Copy out every line of the material below, character for character, apart from the pictures.

BEGIN Data block

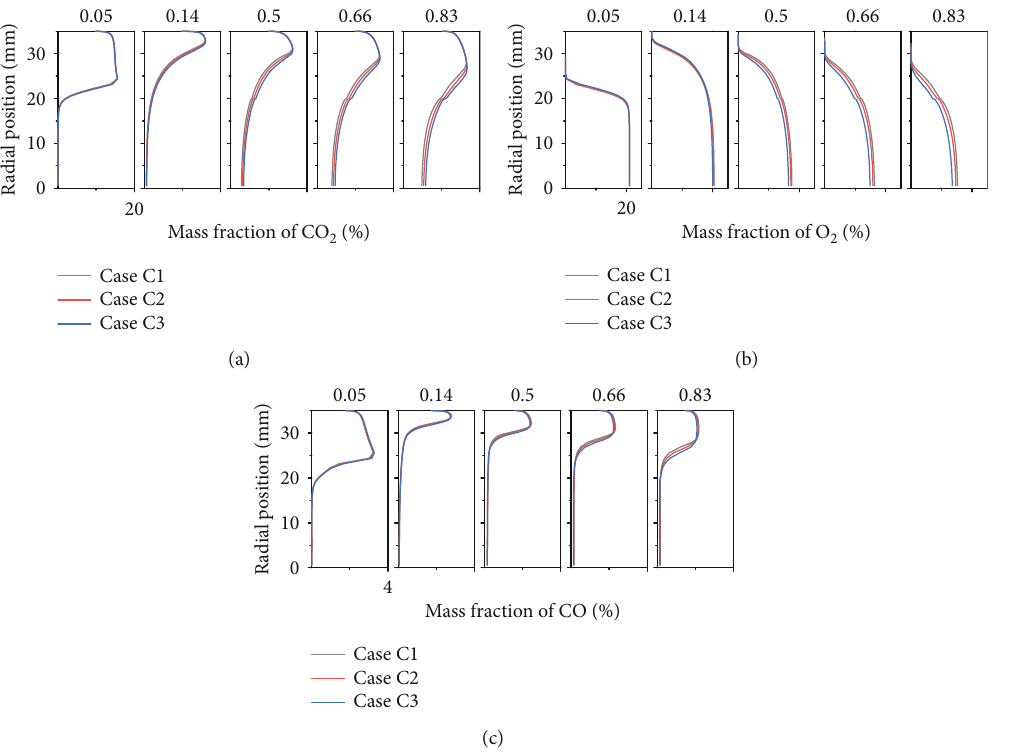
Figure 19: Radial pro fi les of the mass fraction of CO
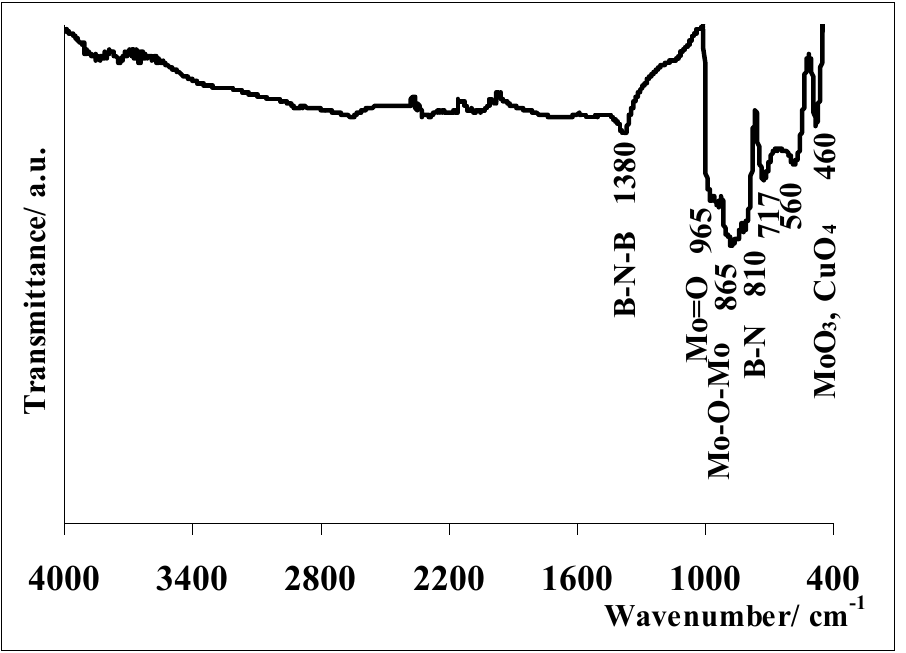
Figure 3. The IR spectrum of the product obtained from CuO + MoO 3 mixture cooled down from 1023 K, V h = 300 K min − 1 .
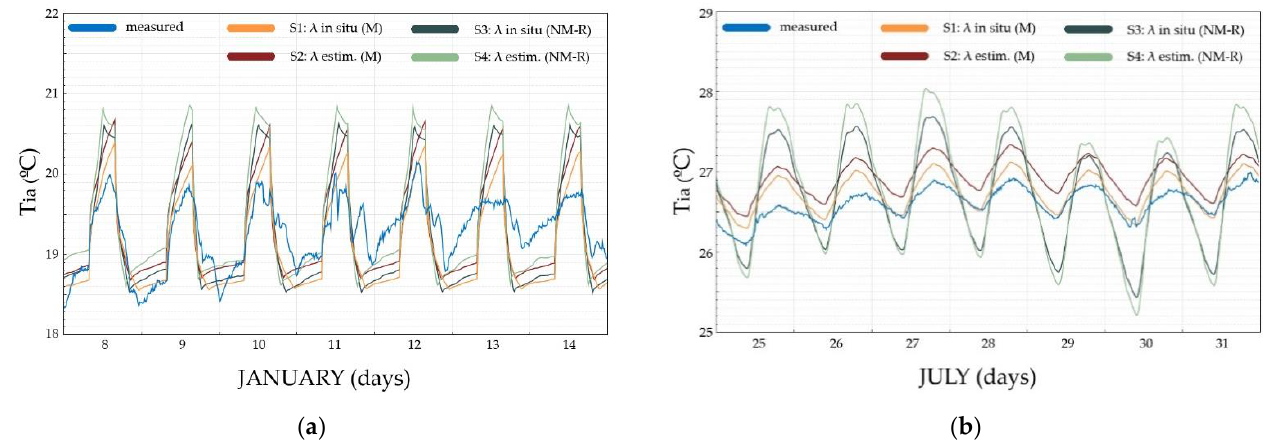
Figure 4. Indoor Air Temperature (T ia, °C). Measured values vs. simulations: ( a ) 8 – 14 January 2018 ( b ) 25 – 31 July 2018.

END Data block

▶ _Written response_
Figure 19: Radial pro fi les of the mass fraction of CO
Figure 3. The IR spectrum of the product obtained from CuO + MoO 3 mixture cooled down from 1023 K, V h = 300 K min − 1 .
Figure 4. Indoor Air Temperature (T ia, °C). Measured values vs. simulations: ( a ) 8 – 14 January 2018 ( b ) 25 – 31 July 2018.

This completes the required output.